(Selected text)

Molecular cloning and functional characterization of glycine transporter of Clonorchis sinensis

초록

All living organisms need amino acids to sustain their life. Amino acids are organic compounds that contain amino and carboxylate functional groups, along with a side chain specific to each amino acid. Ingested proteins are digested with amino acids. Because they have charged functional groups, amino acid transporter proteins are needed for movement across the plasma membrane. Amino acid transporters belonging to the solute carrier superfamily play very important roles in nutrient uptake, neurotransmitter recycling, cell redox balance, cell signaling and regulation of cell volume. Here we report on the isolation of a complementary DNA of sodium-and chloride-dependent glycine. We could find a candidate of Clonorchis sinensis glycine transporter (GAA48917, CsGLYT) from the NCBI database. Full-length cDNA was cloned by overlap extension reverse transcription-polymerase chain reaction from adult Clonorchis sinensis. The open reading frame of CsGLYT consists of 2397 base pairs that encoded a 799-amino acid residue protein. Hydropathy analysis suggested that CsGLYT possesses 12 putative membrane-spanning domains. When expressed in Xenopus oocytes, CsGLYT mediated the transport of radiolabeled glycine in a expression time-, incubation time- and sodium-dependent manner. The CsGLYT showed no exchanger properties by efflux experiments.

(End Selected text)

» **Assigned task**:
Return the full abstract on the Clonorchis sinensis glycine transporter word for word, with nothing changed.

(Information supplied)

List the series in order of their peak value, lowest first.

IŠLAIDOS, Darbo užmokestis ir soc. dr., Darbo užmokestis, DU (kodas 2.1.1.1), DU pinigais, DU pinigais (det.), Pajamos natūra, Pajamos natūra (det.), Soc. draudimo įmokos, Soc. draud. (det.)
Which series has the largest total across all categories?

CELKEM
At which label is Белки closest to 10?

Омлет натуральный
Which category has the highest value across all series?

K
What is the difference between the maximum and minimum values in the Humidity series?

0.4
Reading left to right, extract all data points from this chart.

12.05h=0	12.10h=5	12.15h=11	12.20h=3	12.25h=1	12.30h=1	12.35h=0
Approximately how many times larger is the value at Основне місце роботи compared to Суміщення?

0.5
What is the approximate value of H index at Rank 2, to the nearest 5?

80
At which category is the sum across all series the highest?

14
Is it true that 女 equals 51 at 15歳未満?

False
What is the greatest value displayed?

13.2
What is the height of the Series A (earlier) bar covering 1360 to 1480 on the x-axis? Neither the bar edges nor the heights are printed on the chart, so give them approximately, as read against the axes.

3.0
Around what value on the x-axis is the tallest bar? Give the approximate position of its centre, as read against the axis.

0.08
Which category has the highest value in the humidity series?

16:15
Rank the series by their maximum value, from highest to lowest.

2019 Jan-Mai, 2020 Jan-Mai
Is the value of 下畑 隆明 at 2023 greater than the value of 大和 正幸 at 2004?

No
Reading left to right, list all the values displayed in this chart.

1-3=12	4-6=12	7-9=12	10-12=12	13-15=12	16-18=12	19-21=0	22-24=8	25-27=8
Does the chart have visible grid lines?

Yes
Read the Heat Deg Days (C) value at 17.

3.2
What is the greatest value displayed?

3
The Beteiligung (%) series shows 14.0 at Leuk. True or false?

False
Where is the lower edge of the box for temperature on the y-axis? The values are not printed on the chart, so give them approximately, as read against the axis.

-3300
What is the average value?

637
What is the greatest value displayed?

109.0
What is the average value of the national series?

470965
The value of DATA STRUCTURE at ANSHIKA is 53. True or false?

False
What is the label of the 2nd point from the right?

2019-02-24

(End Information supplied)

» **Solution to this task**:
Molecular cloning and functional characterization of glycine transporter of Clonorchis sinensis

초록

All living organisms need amino acids to sustain their life. Amino acids are organic compounds that contain amino and carboxylate functional groups, along with a side chain specific to each amino acid. Ingested proteins are digested with amino acids. Because they have charged functional groups, amino acid transporter proteins are needed for movement across the plasma membrane. Amino acid transporters belonging to the solute carrier superfamily play very important roles in nutrient uptake, neurotransmitter recycling, cell redox balance, cell signaling and regulation of cell volume. Here we report on the isolation of a complementary DNA of sodium-and chloride-dependent glycine. We could find a candidate of Clonorchis sinensis glycine transporter (GAA48917, CsGLYT) from the NCBI database. Full-length cDNA was cloned by overlap extension reverse transcription-polymerase chain reaction from adult Clonorchis sinensis. The open reading frame of CsGLYT consists of 2397 base pairs that encoded a 799-amino acid residue protein. Hydropathy analysis suggested that CsGLYT possesses 12 putative membrane-spanning domains. When expressed in Xenopus oocytes, CsGLYT mediated the transport of radiolabeled glycine in a expression time-, incubation time- and sodium-dependent manner. The CsGLYT showed no exchanger properties by efflux experiments.